What you should do
Whenever a line in the entries includes the word "imgur", copy that line out.

(Excerpts from a dataset)
+++

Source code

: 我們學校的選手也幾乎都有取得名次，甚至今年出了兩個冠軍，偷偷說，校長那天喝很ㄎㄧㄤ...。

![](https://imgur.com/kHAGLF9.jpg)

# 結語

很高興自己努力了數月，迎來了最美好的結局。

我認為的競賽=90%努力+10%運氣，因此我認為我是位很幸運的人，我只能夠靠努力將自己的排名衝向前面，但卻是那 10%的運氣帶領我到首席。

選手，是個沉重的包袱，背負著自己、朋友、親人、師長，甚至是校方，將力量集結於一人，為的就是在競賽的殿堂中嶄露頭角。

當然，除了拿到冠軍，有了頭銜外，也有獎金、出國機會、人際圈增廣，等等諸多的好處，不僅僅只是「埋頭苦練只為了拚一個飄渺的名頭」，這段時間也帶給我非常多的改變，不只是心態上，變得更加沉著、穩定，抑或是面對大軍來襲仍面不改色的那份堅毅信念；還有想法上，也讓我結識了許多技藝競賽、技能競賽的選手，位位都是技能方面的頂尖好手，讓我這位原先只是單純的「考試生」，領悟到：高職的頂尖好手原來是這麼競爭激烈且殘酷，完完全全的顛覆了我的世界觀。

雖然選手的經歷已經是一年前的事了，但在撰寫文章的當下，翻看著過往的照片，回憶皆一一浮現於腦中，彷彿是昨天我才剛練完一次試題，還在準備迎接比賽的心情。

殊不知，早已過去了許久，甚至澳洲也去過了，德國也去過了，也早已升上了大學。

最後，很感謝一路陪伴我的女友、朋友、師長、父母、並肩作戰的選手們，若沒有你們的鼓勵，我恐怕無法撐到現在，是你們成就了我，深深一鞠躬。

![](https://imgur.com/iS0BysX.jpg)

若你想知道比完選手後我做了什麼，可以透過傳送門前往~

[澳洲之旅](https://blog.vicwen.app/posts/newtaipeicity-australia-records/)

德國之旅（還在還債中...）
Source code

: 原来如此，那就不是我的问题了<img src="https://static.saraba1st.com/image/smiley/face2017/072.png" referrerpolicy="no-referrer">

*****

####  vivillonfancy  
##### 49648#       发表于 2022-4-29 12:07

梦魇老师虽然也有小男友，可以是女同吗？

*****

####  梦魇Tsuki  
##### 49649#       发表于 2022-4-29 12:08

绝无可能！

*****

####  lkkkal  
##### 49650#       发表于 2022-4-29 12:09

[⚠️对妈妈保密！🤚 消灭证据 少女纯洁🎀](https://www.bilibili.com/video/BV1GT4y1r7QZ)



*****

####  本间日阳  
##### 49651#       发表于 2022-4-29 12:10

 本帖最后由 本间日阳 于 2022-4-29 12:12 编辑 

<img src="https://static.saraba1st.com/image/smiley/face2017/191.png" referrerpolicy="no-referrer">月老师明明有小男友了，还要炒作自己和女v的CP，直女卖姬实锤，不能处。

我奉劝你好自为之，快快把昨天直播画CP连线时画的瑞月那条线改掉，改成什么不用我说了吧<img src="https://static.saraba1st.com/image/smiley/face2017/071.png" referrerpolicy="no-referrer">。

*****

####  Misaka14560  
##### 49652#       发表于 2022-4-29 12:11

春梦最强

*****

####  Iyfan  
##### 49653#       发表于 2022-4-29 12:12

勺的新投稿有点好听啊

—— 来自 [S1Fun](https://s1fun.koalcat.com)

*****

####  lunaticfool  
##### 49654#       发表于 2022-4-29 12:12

+++

Exercise response
![](https://imgur.com/kHAGLF9.jpg)
![](https://imgur.com/iS0BysX.jpg)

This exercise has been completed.